The main thing that helped with this solve script was clamping the input and output at each gradient descent.
import torch
import numpy as np
import cv2
from model import Model
flag = cv2.imread('out.png', 0)
flag_tensor = torch.from_numpy(flag).to(torch.float32)
in_tens =torch.rand(17, 133)
input_tensor = torch.nn.parameter.Parameter(in_tens)
model = Model()
model.load_state_dict(torch.load('model.pth', weights_only=True))
for param in model.parameters():
param.requires_grad_(False)
input_tensor.requires_grad_(True)
optimizer = torch.optim.Adam([input_tensor], lr=1)
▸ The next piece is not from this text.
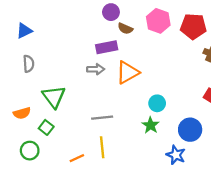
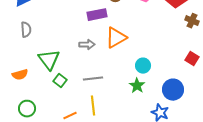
gray arrow: (96, 69) -> (87, 45), moved
green square: (46, 127) -> (60, 81), moved

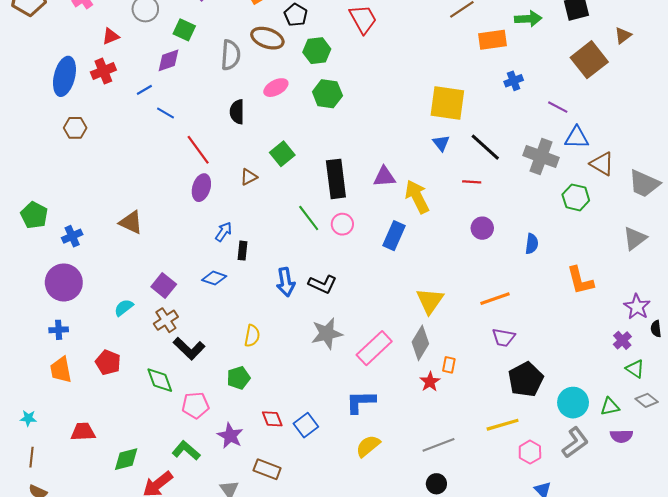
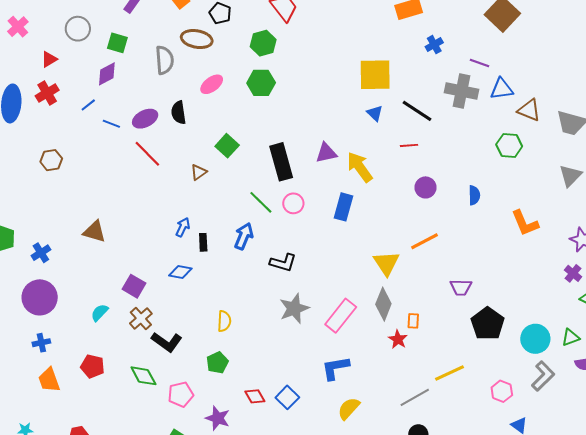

for i in range(1, 100000):
optimizer.zero_grad()
out_tensor = model(input_tensor)
loss_fn = torch.nn.MSELoss()
with torch.no_grad():
out_tensor.clamp_(0, 255.0)
loss = loss_fn(out_tensor, flag_tensor)
if i % 10000 == 0:
print(loss.item())
loss.backward()
optimizer.step()
with torch.no_grad():
input_tensor.clamp_(0, 255.0)
out_arr = input_tensor.detach().numpy()
print(out_arr)
cv2.imwrite('flag.png', out_arr)
That looks much better. ictf{linear_aggression} was the flag.
Yep, I forgot to clamp tensors. And I overcomplicated it, when I could have just trained a model to guess the initial flag. I had the right idea, but the wrong execution. Even though I sort of solved this, I do think that this is the much better execution.